━━ Input data ━━
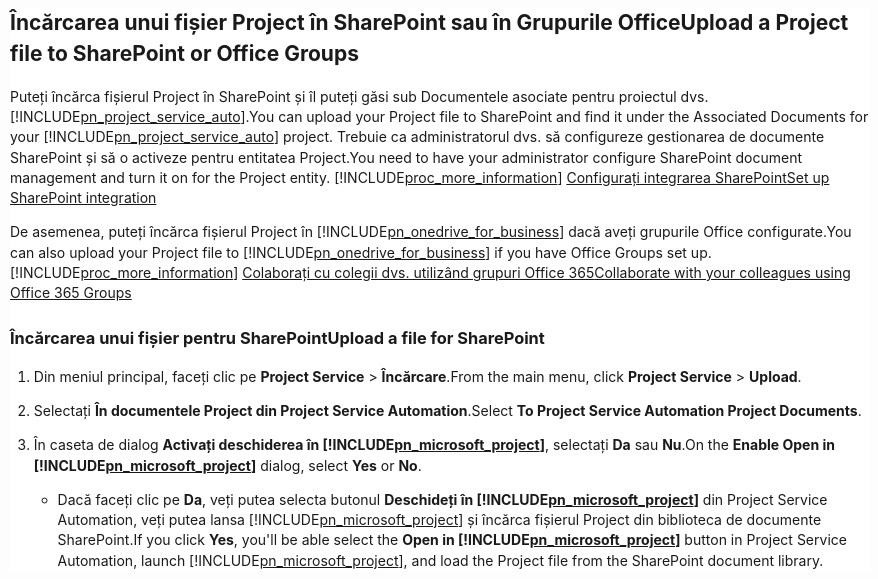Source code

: ## <a name="upload-a-project-file-to-sharepoint-or-office-groups"></a><span data-ttu-id="743f9-170">Încărcarea unui fișier Project în SharePoint sau în Grupurile Office</span><span class="sxs-lookup"><span data-stu-id="743f9-170">Upload a Project file to SharePoint or Office Groups</span></span>  
 <span data-ttu-id="743f9-171">Puteți încărca fișierul Project în SharePoint și îl puteți găsi sub Documentele asociate pentru proiectul dvs. [!INCLUDE[pn_project_service_auto](../includes/pn-project-service-auto.md)].</span><span class="sxs-lookup"><span data-stu-id="743f9-171">You can upload your Project file to SharePoint and find it under the Associated Documents for your [!INCLUDE[pn_project_service_auto](../includes/pn-project-service-auto.md)] project.</span></span>  <span data-ttu-id="743f9-172">Trebuie ca administratorul dvs. să configureze gestionarea de documente SharePoint și să o activeze pentru entitatea Project.</span><span class="sxs-lookup"><span data-stu-id="743f9-172">You need to have your administrator configure SharePoint document management and turn it on for the Project entity.</span></span> [!INCLUDE[proc_more_information](../includes/proc-more-information.md)] <span data-ttu-id="743f9-173">[Configurați integrarea SharePoint](../admin/set-up-sharepoint-integration.md)</span><span class="sxs-lookup"><span data-stu-id="743f9-173">[Set up SharePoint integration](../admin/set-up-sharepoint-integration.md)</span></span>  

 <span data-ttu-id="743f9-174">De asemenea, puteți încărca fișierul Project în [!INCLUDE[pn_onedrive_for_business](../includes/pn-onedrive-for-business.md)] dacă aveți grupurile Office configurate.</span><span class="sxs-lookup"><span data-stu-id="743f9-174">You can also upload your Project file to [!INCLUDE[pn_onedrive_for_business](../includes/pn-onedrive-for-business.md)] if you have Office Groups set up.</span></span> [!INCLUDE[proc_more_information](../includes/proc-more-information.md)] <span data-ttu-id="743f9-175">[Colaborați cu colegii dvs. utilizând grupuri Office 365](../basics/collaborate-with-colleagues-using-office-365-groups.md)</span><span class="sxs-lookup"><span data-stu-id="743f9-175">[Collaborate with your colleagues using Office 365 Groups](../basics/collaborate-with-colleagues-using-office-365-groups.md)</span></span>  

### <a name="upload-a-file-for-sharepoint"></a><span data-ttu-id="743f9-176">Încărcarea unui fișier pentru SharePoint</span><span class="sxs-lookup"><span data-stu-id="743f9-176">Upload a file for SharePoint</span></span>  

1. <span data-ttu-id="743f9-177">Din meniul principal, faceți clic pe **Project Service** > **Încărcare**.</span><span class="sxs-lookup"><span data-stu-id="743f9-177">From the main menu, click **Project Service** > **Upload**.</span></span>  

2. <span data-ttu-id="743f9-178">Selectați **În documentele Project din Project Service Automation**.</span><span class="sxs-lookup"><span data-stu-id="743f9-178">Select **To Project Service Automation Project Documents**.</span></span>  

3. <span data-ttu-id="743f9-179">În caseta de dialog **Activați deschiderea în [!INCLUDE[pn_microsoft_project](../includes/pn-microsoft-project.md)]**, selectați **Da** sau **Nu**.</span><span class="sxs-lookup"><span data-stu-id="743f9-179">On the **Enable Open in [!INCLUDE[pn_microsoft_project](../includes/pn-microsoft-project.md)]** dialog, select **Yes** or **No**.</span></span>  

   - <span data-ttu-id="743f9-180">Dacă faceți clic pe **Da**, veți putea selecta butonul **Deschideți în [!INCLUDE[pn_microsoft_project](../includes/pn-microsoft-project.md)]** din Project Service Automation, veți putea lansa [!INCLUDE[pn_microsoft_project](../includes/pn-microsoft-project.md)] și încărca fișierul Project din biblioteca de documente SharePoint.</span><span class="sxs-lookup"><span data-stu-id="743f9-180">If you click **Yes**, you'll be able select the **Open in [!INCLUDE[pn_microsoft_project](../includes/pn-microsoft-project.md)]** button in Project Service Automation, launch [!INCLUDE[pn_microsoft_project](../includes/pn-microsoft-project.md)], and load the Project file from the SharePoint document library.</span></span>  
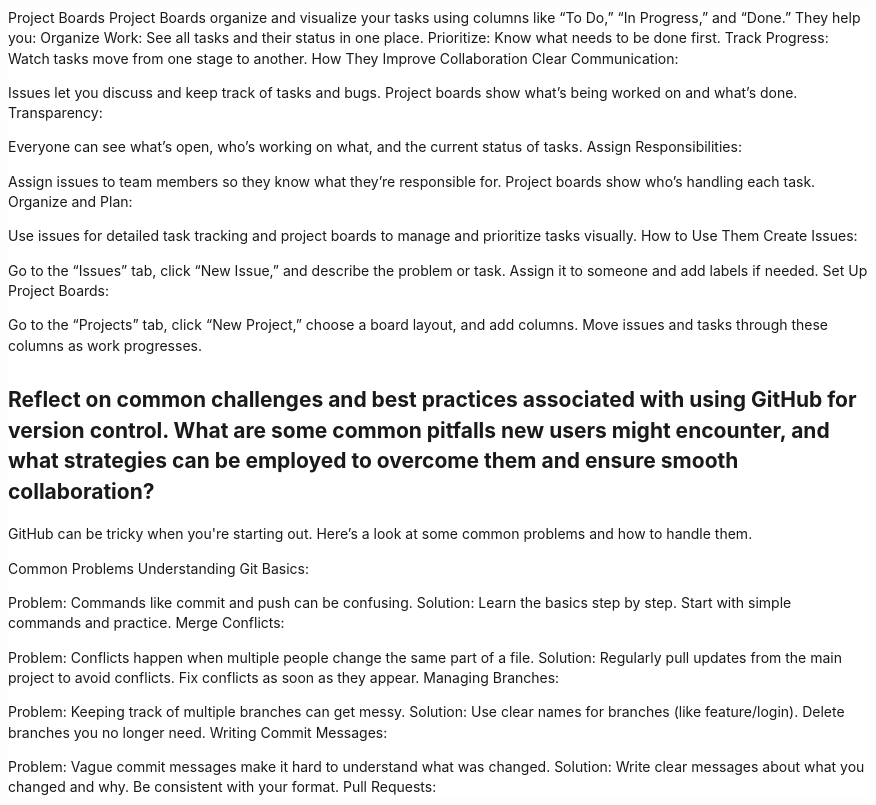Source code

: Project Boards
Project Boards organize and visualize your tasks using columns like “To Do,” “In Progress,” and “Done.” They help you:
Organize Work: See all tasks and their status in one place.
Prioritize: Know what needs to be done first.
Track Progress: Watch tasks move from one stage to another.
How They Improve Collaboration
Clear Communication:

Issues let you discuss and keep track of tasks and bugs. Project boards show what’s being worked on and what’s done.
Transparency:

Everyone can see what’s open, who’s working on what, and the current status of tasks.
Assign Responsibilities:

Assign issues to team members so they know what they’re responsible for. Project boards show who’s handling each task.
Organize and Plan:

Use issues for detailed task tracking and project boards to manage and prioritize tasks visually.
How to Use Them
Create Issues:

Go to the “Issues” tab, click “New Issue,” and describe the problem or task. Assign it to someone and add labels if needed.
Set Up Project Boards:

Go to the “Projects” tab, click “New Project,” choose a board layout, and add columns. Move issues and tasks through these columns as work progresses.
## Reflect on common challenges and best practices associated with using GitHub for version control. What are some common pitfalls new users might encounter, and what strategies can be employed to overcome them and ensure smooth collaboration?
GitHub can be tricky when you're starting out. Here’s a look at some common problems and how to handle them.

Common Problems
Understanding Git Basics:

Problem: Commands like commit and push can be confusing.
Solution: Learn the basics step by step. Start with simple commands and practice.
Merge Conflicts:

Problem: Conflicts happen when multiple people change the same part of a file.
Solution: Regularly pull updates from the main project to avoid conflicts. Fix conflicts as soon as they appear.
Managing Branches:

Problem: Keeping track of multiple branches can get messy.
Solution: Use clear names for branches (like feature/login). Delete branches you no longer need.
Writing Commit Messages:

Problem: Vague commit messages make it hard to understand what was changed.
Solution: Write clear messages about what you changed and why. Be consistent with your format.
Pull Requests:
━━━
Exercise goal | A count is needed of the lines in the entries that contain "unui". Supply only that number.

Completed task | 2